Her remorse about being sarcastic seemed to be remarkably short-lived.

‘Boundaries are important,’ Charles insisted, but it sounded lame and pedantic even to him.

‘So they are,’ she replied, ‘but they aren’t the
only
important thing. And some are surely more important than others.’

‘Well, yes. That is true.’ Charles suddenly smiled, as if just speaking these words had lifted some kind of burden. ‘And yes, I’d love to have a drink with you.’

They exchanged phone numbers and arranged to meet the following Friday and then she left, and Charles was on his own in the room, feeling slightly dazed. But he shook himself and turned his attention to the files.

She
was
a very pretty girl, this Tamsin Pendant, looking out at him from a photo taken on some institutional outing to the seaside. She was dazzling in fact. She looked sharp and ruthless too. She looked immensely powerful, even though she was so slight and so very young: powerful and dangerous and terribly vulnerable all at once.

It was odd. He’d never met her, he was twice her age, and she came from a completely different background to him, yet he felt a connection of some kind with her, an affinity. Once again he saw in his mind the empty field and the darkening sky, and he realised that this was what shifters called a
switch
: he was seeing it through her eyes, hearing the cold wind through her ears. And off in the distance he could just make out…

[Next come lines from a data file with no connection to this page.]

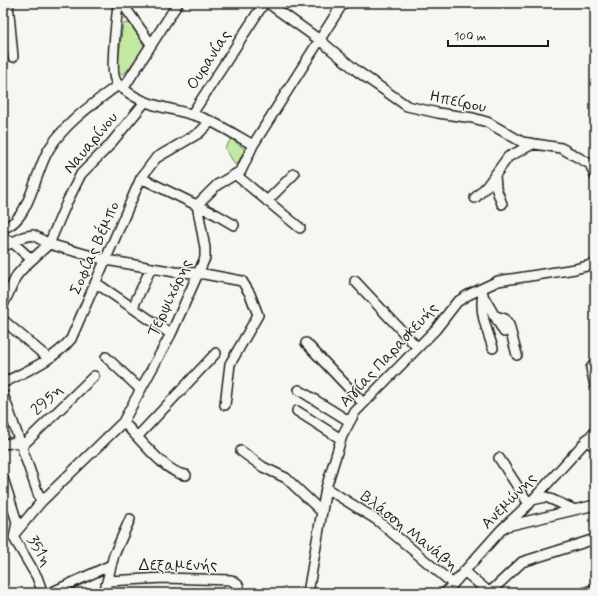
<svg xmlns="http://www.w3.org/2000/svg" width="598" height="596" viewBox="0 0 598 596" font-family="Mynerve,sans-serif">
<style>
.green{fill:#c4e9a3;stroke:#708260}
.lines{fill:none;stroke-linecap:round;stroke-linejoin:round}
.minor-casing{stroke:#1c1c1c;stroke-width:12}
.minor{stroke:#f6f6f2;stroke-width:9}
.labels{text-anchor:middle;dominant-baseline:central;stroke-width:3;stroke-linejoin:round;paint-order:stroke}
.street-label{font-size:16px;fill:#1c1c1c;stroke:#f6f6f2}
</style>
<rect width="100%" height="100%" fill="#f6f6f2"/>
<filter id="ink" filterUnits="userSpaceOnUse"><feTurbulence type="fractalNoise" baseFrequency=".025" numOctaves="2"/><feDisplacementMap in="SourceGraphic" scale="8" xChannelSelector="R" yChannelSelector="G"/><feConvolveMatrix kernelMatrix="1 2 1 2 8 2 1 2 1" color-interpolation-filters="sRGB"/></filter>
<g filter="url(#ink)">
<path class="green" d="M 130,23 L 145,47 L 126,72 L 122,74 L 118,72 L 117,69 L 123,24 Z
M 231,139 L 245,149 L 236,166 L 225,148 Z"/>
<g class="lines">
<defs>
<path id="minor" d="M 8,3 L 13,57
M 118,3 C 117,18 110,68 115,79 C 117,85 121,87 125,90 C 150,110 182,108 210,121 C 225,128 239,137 253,145
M 122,3 L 151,44
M 268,3 L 321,41 L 357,71 L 407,106 L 438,113 L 473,118 L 487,122 L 522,142 L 561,148 L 590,164 L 595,176
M 123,89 L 178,3
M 192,114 L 264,3
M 236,175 L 300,228
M 495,175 L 496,188 L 502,204
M 141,178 L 217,215 L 234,225
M 475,198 L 487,186 L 508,157 L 533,144
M 267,201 L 294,174
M 3,228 C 30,221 35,171 49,149 C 66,122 93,104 118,85
M 3,238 L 12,242 L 31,259
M 3,247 L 23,237 L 33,235 L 49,244 L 106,260 L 175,272 L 199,273 L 242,281 L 250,294 L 258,315 L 230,364 L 225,405
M 355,281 L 417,347
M 96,283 L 171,334
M 482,294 L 504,332
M 483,294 C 479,312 487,330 493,348
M 3,305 L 17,275 L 25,266 L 49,244 L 67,202 L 81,174 L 108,147 L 145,102
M 133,307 L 151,268
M 493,315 L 505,319 L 509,325 L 517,355
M 3,320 L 48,358
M 306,343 L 363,403
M 106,357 L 140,389
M 595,363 L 591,368 L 595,386
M 3,383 C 26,371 54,360 71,339 L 141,178 L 156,158 L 199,133 L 211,121
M 299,390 L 349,421
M 3,394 L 41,502
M 297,411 L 341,439
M 123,422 C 138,436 166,474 186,475
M 138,436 L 216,353
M 586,440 L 595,447
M 3,444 L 21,442
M 22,446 L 94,376
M 241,451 L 263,467 L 286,478 L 322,512
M 499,458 L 529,504
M 3,478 L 17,522 L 14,538 L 37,577 L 41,588 L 40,593
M 326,488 L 377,520 L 453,584
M 532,500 L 546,497 L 573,509
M 507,526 L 595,505
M 16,532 L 41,502 L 123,422 L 171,334 L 205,258 L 205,248 L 197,205 L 217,185 L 241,171 L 253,145 L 343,3
M 464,571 L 490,593
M 108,581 L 164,578 L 231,580 L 238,585 L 241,593
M 490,592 L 522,562 L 595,539
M 50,593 L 111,565
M 104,593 L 114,555 L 130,519
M 308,593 L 326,488 L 342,436 L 355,412 L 436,329 L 457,302 L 468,295 L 498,281 L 575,269 L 595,264
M 445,593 L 501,530 L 529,504 L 595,431
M 584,593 L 595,589"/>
</defs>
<use href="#minor" class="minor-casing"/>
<use href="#minor" class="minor"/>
</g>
</g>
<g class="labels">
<g class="street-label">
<text transform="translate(209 60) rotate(-57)">Ουρανίας</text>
<text transform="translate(458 102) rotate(12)">Ηπείρου</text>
<text transform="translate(91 143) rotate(-50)">Ναυαρίνου</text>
<text transform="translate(95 248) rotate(-66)">Σοφίας Βέμπο</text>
<text transform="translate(170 298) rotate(-65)">Τερψιχόρης</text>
<text transform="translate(389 355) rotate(-47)">Αγίας Παρασκευής</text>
<text transform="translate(47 400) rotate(-44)">295η</text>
<text transform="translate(509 501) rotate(-46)">Ανεμώνης</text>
<text transform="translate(409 531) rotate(38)">Βλάσση Μανάβη</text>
<text transform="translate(39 551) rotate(60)">351η</text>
<text x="178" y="565">Δεξαμενής</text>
</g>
</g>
<rect width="598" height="596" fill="none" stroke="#f6f6f2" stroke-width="16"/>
<rect x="8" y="8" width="582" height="580" fill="none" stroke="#1c1c1c" stroke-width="1.5" filter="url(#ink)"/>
<path d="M448 40v6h100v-6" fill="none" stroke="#1c1c1c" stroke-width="2"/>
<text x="454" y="40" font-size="12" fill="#1c1c1c" stroke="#f6f6f2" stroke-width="3" paint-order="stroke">100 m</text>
</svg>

But there was another knock on the door.

It was Janet Richards.

‘Charles, I need to tell you that I’ve been in touch with your line manager, Roger Young,’ said the Executive Director. ‘It’s about this offer by Hassan to talk if we hand back the… um…
slip
. I do appreciate your reasons for not wanting to accede to this and Roger told me that the line you took was
entirely
consistent with your agency’s policy, so please don’t take this as criticism in any way, but I just felt we needed to do everything possible to find out about this “mischief” that Furnish and Hassan talked to you about. And if that means handing over some of this slip stuff, well I know it’s not ideal, but the upshot of my phone conversation with your Roger was that he agreed to authorise you to do so. In fact it’s his decision that you
should
do so. He said to ask you to give him a quick call to confirm this.’

‘I see.’

‘Um, I don’t want to rush you, but these two men have been in custody for several hours and Roger was telling me that they could well disappear at any moment if they swallowed seeds themselves when they were arrested. I think you told us that yourself, in fact. So perhaps you could make that call and then go straight down to the custody suite? I believe you took possession of the slip yourself, isn’t that right?’

‘Yes, it’s here in my bag.’

‘Dick Thomas has lined up a very experienced detective who will join you in interviewing Hassan. Could you just make that call please Mr Bowen?’

‘Okay,’ Charles said, very reluctantly. But just as he was picking up his phone,
her
phone rang.

‘Hello. Janet Richards… Oh. I see…’

She turned back to him.

‘It seems we’re too late,’ she said curtly. ‘The custody sergeant reports that both Hassan and Furnish have disappeared. What a pity. I know you were following your own rules, but I do wish that…’

She broke off.

‘The sergeant particularly asked if you could go down there to speak to him and the officers on duty there,’ she said. ‘I gather this has rather shaken them up.’

~*~

The sergeant and two PCs were waiting for Charles with almost childlike eagerness. They showed him the empty cells and watched while he went into each of them and stood there, sniffing the air.

The smell in them was unmistakable: that same burnt, electrical, ozone tang that he’d just been describing to Jazamine.

‘Yes, they’ve done a shift all right,’ Charles told them. ‘Don’t worry. There was absolutely nothing you or anyone could have done.’

He looked round at the stunned faces of the sergeant and the two young officers, but found it hard to feel sorry for them. Information about shifters was readily available after all, in the papers, on TV, on the internet. Why didn’t people prepare themselves? Why did they persist in imagining they’d never encounter the phenomenon themselves?